A Writ was obtained and Rawlins White knowing his time was come commanded his wife that "she should make ready and send unto hym his wedding garments, meaning a shirt, which afterwards he was burned in, which request . . . his wife with great sorrow and griefe of hart dyd performe which he received most gladly and joyfully." When he suffered he had this long shirt and an old russet coat, and upon his legs an old pair of leather buskins, and he was "garded with a great Companye of Bylles and Gleaves."
"So he came to a place in his waye, whereat his poore wyfe and children stoode weepyng and makyng great lamentation; the suddene sight of whom so pierced his hart, that the very teares trickled down his face." At the place of execution the "stake was ready set up with some wood toward the making of the fire, which when he beheld he set forward himselfe very boldly, but in going toward the stake he fell downe upo his knees and kissed the ground and in rising agayne the earth a little sticking on his nose he said these words:—Earth unto Earth and dust unto dust thou art my Mother and unto thee shall I return."White then set his back to the stake, and said to John Dane "I feele a great fighting betweene the flesh and the spirite, and the flesh would very fain have his swinge, therefore I pray you when you see me anywaye tempted, holde your finger up to me, and I trust I shall remember myself."The Smith now came to chain him, to whom he said "I pray you good friend knocke the chaine fast for it may be that the flesh would strive mightily." Rawlins and the people of whom there were many "because it was market day" were then addressed by a priest with whom White disputed until some cryed out "put fire! set to fire; which being set to, the strawe and reede by and bye cast up both a great and a suddaine flame, in the which flame this good and blessed man bathed his hands so long until such time as the sinews shrouke" . . . whereas before he was wont to go stooping, having a sad countenance . . . nowe he stretched up hymself not only bolt upright, but also bare withal a most pleasant and comfortable countenance . . . that he seemed to be altogether angelical."

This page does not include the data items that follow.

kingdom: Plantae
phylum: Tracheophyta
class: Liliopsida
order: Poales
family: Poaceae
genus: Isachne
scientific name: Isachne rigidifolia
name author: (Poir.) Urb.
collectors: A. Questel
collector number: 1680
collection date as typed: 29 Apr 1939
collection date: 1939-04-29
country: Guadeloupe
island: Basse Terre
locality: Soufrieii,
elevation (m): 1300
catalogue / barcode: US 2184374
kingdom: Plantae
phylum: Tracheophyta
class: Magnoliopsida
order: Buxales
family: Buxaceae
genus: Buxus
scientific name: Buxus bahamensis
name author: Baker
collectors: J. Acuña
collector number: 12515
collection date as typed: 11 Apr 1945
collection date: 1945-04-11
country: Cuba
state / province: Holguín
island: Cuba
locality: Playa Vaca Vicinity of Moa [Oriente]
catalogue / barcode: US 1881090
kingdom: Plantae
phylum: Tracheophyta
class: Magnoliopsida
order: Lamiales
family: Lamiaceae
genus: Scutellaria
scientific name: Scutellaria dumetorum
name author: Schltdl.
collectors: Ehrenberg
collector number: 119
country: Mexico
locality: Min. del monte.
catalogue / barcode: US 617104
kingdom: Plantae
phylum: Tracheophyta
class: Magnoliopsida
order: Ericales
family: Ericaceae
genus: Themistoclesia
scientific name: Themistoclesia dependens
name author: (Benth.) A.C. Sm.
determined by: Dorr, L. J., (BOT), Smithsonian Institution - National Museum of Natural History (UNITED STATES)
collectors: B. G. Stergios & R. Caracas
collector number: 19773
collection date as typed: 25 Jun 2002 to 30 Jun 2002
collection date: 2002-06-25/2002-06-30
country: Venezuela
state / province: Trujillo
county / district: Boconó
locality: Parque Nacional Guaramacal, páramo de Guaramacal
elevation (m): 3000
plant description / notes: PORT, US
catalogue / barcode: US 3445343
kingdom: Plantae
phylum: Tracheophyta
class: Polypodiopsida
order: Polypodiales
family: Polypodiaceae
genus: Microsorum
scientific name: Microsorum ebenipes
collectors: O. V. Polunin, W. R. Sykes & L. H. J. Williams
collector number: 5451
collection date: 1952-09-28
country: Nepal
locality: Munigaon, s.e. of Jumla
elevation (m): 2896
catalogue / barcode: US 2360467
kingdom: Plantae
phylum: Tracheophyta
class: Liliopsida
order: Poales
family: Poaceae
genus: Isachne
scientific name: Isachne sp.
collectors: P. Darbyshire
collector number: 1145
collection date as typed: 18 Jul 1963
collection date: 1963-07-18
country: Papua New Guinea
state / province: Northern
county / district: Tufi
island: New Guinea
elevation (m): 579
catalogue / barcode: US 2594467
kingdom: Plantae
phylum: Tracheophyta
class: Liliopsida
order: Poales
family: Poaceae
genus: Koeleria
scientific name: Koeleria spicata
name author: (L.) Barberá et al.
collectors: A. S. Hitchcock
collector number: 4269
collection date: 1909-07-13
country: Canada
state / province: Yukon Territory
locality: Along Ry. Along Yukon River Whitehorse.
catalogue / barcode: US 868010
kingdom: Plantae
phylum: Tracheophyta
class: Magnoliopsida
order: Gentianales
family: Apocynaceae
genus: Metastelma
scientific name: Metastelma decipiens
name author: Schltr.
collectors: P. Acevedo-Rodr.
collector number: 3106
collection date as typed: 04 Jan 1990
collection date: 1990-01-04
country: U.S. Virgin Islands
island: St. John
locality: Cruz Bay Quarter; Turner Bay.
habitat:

Further exact details are given of the torture suffered. The Narrator adds:—
"He was at the tyme of his death of the age of three score years or thereabouts."
For other references to Rawlins White reference should be made to Vol. I., pp. 213, 235, where, under date 1542–3, "half a burgage in tenure of Rawlyn ffysher" is described, showing his residence to have been about the site of the present great warehouses in Westgate Street, next to the County Offices. According to the second reference "Rawlyn White" farmed five "fishery hengis" on the Taff and sea shore.
Tradition gives two sites as the place of the burning, one in the High Street, near the opening of Church Street, the other in St. John's Square, just north of St. John's Church. T.H.T.